===== Given passage =====
Question

Group the terms with variables on one side of the equal sign, and simplify.
39y = 4y + 11

Answer 1

\(39y = 4y +11\)

\(39y - 4y = 11\)

\(35y =11\)

\(y = \frac{11}{35}\)

Answer 2

Group the terms with variables on one side of the equal sign, and simplify.
5z + 3 = 36z


3 = 41z
8z = 36
3 = 31z
−3 = 31z

Answer 3

Close! But you added \(5z\) to both sides at the first step instead of subtracting it.
So it's:

\(5z+3 = 36z\)
\(3 = 36z - 5z\)
\(3 = 31z\)

Can you take it from there?

Answer 4

What is the value of \(z\) then?

Answer 5

can you show me step by step how to

Answer 6

Sure.

Answer 7

thank you

Answer 8

The first step to solve for the variable (in our case, \(z\)) is to get the similar \(z\) terms on one side of the equation:

So take \(5z + 3 = 36z\) and we want to have all the terms with "\(z\)" on one side, so lets subtract "\(5z\)" from both sides.

\(5z + 3 - 5z = 36z - 5z\) which reduces to \(3 = 31z\). Do you understand?

Also if we wanted to solve for \(z\) we want to divide both sides by \(31\). This is because we don't want the value of "\(31z\)", we want the value of "\(z\)"!

So \(z = \frac{3}{31}\).
===== Stored rows =====
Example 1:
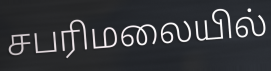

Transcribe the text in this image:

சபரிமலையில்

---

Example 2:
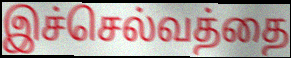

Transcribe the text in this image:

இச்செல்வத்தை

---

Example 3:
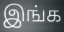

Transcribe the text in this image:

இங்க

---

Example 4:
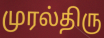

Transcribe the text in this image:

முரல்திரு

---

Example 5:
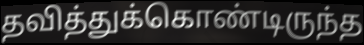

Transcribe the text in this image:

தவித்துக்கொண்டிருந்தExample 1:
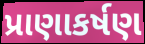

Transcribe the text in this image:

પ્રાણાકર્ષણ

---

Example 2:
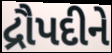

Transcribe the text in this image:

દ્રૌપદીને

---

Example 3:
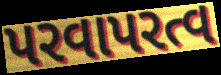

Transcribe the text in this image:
=====
===== Stored rows =====
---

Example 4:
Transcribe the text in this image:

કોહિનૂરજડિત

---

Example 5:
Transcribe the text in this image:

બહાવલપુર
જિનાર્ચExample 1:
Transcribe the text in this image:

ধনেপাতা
=====
In the equation-solving thread, what value of z does the final reply reach for 5z + 3 = 36z?

z = 3/31